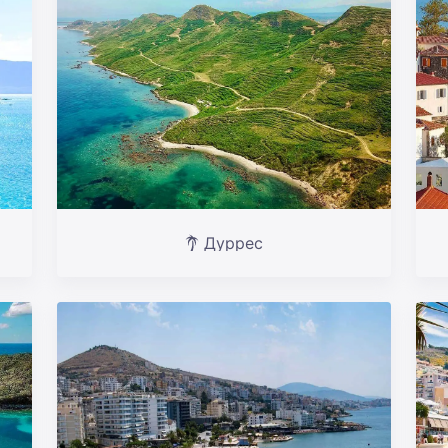
Дуррес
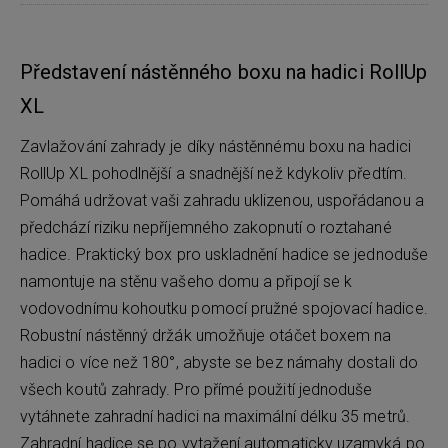
Představení nástěnného boxu na hadici RollUp
XL
Zavlažování zahrady je díky nástěnnému boxu na hadici
RollUp XL pohodlnější a snadnější než kdykoliv předtím.
Pomáhá udržovat vaši zahradu uklizenou, uspořádanou a
předchází riziku nepříjemného zakopnutí o roztahané
hadice. Praktický box pro uskladnění hadice se jednoduše
namontuje na stěnu vašeho domu a připojí se k
vodovodnímu kohoutku pomocí pružné spojovací hadice.
Robustní nástěnný držák umožňuje otáčet boxem na
hadici o více než 180°, abyste se bez námahy dostali do
všech koutů zahrady. Pro přímé použití jednoduše
vytáhnete zahradní hadici na maximální délku 35 metrů.
Zahradní hadice se po vytažení automaticky uzamyká po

EXERCISE:
All of the listing should be transcribed exactly, but none of its images.

SOLVED PROBLEM:
Дуррес
Představení nástěnného boxu na hadici RollUp
XL
Zavlažování zahrady je díky nástěnnému boxu na hadici
RollUp XL pohodlnější a snadnější než kdykoliv předtím.
Pomáhá udržovat vaši zahradu uklizenou, uspořádanou a
předchází riziku nepříjemného zakopnutí o roztahané
hadice. Praktický box pro uskladnění hadice se jednoduše
namontuje na stěnu vašeho domu a připojí se k
vodovodnímu kohoutku pomocí pružné spojovací hadice.
Robustní nástěnný držák umožňuje otáčet boxem na
hadici o více než 180°, abyste se bez námahy dostali do
všech koutů zahrady. Pro přímé použití jednoduše
vytáhnete zahradní hadici na maximální délku 35 metrů.
Zahradní hadice se po vytažení automaticky uzamyká po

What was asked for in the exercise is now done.